PORTLAND — It was James Junior Proffitt who helped inspire Sheriff Keith Wood to run for Meigs County’s top law enforcement office.
Proffitt, who served as Meigs County sheriff from 1977 to 1984, passed away Feb. 5 at the age of 88. It was this loss of a friend and former colleague that moved Wood to reflect on the beginnings of his career.
In fact, it was Proffitt who first hired Wood into law enforcement in September 1978 as a dispatcher after seeing Wood’s desire to join law enforcement.
“He gave a lot of young people chances and opportunity for jobs,” Wood said. “I was one of those lucky folks that he got on the right track of life.”
And during his time under Proffitt, one thing that Wood picked up about the man was that he was strong willed and tough when it came to his expectations for his employees and how they represented his office — and the county.
“His years of military carried over into his expectations of us and what to look like,” Wood said, referencing Proffitt’s Navy career from 1945 to 1966. “It boosted our morale up as far as how we performed our duties.”

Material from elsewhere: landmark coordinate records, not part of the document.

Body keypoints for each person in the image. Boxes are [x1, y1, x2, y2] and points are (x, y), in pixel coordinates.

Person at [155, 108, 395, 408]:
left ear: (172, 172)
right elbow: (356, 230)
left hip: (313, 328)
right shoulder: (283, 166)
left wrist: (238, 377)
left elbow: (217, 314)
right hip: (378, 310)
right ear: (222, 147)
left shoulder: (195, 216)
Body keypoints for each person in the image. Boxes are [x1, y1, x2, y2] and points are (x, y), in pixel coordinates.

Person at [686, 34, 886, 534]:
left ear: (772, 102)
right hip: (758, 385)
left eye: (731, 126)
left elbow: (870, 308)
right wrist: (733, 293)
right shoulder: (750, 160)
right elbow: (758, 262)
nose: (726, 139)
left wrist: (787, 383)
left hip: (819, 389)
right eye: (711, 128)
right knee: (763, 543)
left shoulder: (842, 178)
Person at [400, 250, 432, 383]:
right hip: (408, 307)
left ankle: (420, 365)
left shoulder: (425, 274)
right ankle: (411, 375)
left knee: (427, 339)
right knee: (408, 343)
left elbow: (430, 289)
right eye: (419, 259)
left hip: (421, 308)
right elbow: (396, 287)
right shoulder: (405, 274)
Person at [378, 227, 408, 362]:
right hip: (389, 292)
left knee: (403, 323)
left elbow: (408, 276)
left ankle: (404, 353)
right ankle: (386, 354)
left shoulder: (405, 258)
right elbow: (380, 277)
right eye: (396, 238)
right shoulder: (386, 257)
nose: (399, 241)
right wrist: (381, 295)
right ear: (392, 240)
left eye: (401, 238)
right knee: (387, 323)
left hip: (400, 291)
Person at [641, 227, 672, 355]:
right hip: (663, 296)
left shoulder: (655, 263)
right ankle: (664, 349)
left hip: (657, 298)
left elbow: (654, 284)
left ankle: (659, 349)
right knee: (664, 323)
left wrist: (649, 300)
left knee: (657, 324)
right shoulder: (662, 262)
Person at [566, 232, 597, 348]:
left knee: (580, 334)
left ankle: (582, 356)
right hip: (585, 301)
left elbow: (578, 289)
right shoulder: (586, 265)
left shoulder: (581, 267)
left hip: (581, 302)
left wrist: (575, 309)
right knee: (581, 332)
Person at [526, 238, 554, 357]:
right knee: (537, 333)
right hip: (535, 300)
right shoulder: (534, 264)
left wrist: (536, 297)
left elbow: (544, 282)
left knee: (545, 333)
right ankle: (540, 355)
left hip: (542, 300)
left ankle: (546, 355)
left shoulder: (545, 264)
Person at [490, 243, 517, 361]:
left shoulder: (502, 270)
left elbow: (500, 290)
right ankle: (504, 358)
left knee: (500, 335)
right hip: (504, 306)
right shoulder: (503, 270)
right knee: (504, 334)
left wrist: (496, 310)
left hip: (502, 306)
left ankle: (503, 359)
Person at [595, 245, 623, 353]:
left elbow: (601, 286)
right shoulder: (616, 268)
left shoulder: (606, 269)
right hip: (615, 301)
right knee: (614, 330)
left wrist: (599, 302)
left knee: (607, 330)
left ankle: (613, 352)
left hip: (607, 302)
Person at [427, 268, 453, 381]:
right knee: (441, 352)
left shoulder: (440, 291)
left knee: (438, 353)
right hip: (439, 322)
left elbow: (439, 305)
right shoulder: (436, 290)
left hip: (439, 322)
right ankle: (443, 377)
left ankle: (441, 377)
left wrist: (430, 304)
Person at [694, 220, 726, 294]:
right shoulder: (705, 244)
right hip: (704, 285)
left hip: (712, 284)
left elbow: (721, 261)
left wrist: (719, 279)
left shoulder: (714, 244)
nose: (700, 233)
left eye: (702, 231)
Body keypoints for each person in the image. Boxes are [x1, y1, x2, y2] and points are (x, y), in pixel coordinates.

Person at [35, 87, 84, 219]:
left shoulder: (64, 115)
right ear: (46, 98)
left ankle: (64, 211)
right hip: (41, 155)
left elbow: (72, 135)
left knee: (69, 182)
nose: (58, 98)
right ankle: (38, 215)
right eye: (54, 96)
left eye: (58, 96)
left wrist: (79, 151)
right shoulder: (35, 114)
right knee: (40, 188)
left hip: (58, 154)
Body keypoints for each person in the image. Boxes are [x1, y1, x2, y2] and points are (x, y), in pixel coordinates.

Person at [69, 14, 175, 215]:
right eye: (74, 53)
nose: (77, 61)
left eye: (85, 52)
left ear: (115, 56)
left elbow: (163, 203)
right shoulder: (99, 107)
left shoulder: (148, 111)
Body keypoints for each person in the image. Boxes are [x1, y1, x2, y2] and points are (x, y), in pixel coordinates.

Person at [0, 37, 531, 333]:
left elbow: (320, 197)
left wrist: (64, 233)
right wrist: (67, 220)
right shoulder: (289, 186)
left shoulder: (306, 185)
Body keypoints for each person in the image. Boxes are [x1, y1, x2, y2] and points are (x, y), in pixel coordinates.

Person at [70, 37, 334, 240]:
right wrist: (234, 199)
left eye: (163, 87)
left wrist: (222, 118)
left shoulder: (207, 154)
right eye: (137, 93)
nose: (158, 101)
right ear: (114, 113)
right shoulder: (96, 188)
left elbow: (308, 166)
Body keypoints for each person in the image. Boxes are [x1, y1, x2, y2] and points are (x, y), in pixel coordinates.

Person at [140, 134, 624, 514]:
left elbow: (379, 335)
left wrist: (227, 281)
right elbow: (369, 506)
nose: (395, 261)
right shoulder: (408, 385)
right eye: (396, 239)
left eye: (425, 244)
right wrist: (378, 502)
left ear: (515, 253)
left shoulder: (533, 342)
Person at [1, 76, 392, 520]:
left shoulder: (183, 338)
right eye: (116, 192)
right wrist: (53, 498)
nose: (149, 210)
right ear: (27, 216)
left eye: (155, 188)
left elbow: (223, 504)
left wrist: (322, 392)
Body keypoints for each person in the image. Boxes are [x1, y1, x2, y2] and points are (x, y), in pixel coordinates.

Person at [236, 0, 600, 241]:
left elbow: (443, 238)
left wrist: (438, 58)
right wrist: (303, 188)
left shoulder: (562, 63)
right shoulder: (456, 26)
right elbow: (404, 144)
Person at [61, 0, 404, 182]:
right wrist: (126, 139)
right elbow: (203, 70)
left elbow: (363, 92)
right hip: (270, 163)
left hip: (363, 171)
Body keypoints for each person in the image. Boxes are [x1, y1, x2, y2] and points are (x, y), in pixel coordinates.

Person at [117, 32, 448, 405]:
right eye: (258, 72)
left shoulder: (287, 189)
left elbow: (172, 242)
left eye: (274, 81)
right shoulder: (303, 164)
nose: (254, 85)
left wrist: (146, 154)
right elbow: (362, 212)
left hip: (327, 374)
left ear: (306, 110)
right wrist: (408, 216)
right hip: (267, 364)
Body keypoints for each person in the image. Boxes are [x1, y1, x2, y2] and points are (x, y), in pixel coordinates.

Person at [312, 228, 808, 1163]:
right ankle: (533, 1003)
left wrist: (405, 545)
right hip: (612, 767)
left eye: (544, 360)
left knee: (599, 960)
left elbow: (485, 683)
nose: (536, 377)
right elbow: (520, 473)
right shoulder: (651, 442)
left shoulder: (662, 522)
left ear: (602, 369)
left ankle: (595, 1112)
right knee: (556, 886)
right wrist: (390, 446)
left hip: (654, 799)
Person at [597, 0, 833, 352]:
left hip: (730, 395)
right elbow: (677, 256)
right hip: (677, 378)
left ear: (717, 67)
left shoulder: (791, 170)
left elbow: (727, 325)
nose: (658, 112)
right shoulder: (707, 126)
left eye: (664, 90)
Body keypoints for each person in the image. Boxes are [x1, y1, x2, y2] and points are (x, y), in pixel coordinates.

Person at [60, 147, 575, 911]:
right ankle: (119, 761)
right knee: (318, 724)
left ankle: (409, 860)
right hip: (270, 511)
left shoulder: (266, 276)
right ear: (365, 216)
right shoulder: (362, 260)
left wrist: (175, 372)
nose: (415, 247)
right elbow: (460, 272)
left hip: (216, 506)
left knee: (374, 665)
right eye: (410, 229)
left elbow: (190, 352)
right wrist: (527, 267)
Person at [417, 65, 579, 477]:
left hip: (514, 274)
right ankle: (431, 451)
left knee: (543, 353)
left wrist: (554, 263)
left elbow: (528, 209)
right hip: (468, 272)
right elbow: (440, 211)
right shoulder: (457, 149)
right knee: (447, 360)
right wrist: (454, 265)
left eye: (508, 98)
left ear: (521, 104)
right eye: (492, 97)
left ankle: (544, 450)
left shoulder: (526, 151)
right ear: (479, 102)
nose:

Wood said that along with attitude and professionalism, Proffitt’s expectations carried over into physical presentation as well. The deputies, who had a lighter, straw hat for summer and a heavier, felt hat in winter, were required to wear the felt hat year-round because it looked more professional. Wood also recalled a time when he returned to the office from the barber shop with an unsatisfying haircut.
“He says, ‘It’s too long. You need to go back and get it cut again,’” Wood smiled as he recalled. “He paid that for that second time. He really had that expectation of what he wanted you to look like, because you were an image of him out there, and I’m reaping that in this office. I think it’s carried forward today to me, and how I want my guys to look. I want them to treat people no different than what Jim taught me.”
Wood said Proffitt, who literally made a home out of the sheriff’s office, where he lived during his term, also made Meigs County a better home for all people during his term. In particular, Wood remembers Proffitt working with Meigs County’s homeless, and attempting to help those who acknowledged that they needed help, as opposed to punishing them.
“This was a place that wasn’t just a place for people to go to jail, but where you could get help,” Wood said. “No doors were shut; there was a compassion there, that he really truly cared about what was going on in his county. If he knew about those things (in the community), he’d go out and try to fix those things or correct the problem. He wasn’t just here for a job, he was on a mission.”
Wood said that each sheriff who takes up the seat in the office tries to leave the place better than he found it, and that Proffitt definitely succeeded on that front. He said he was able to visit Proffitt about a week before his passing, and said that while Proffitt was a tough employer, he truly loved his job and his life.
“He enjoyed having a good time, and enjoyed everyone (having) a good time with him,” he said. “He had so many stories, he was always laughing. He was a good man.”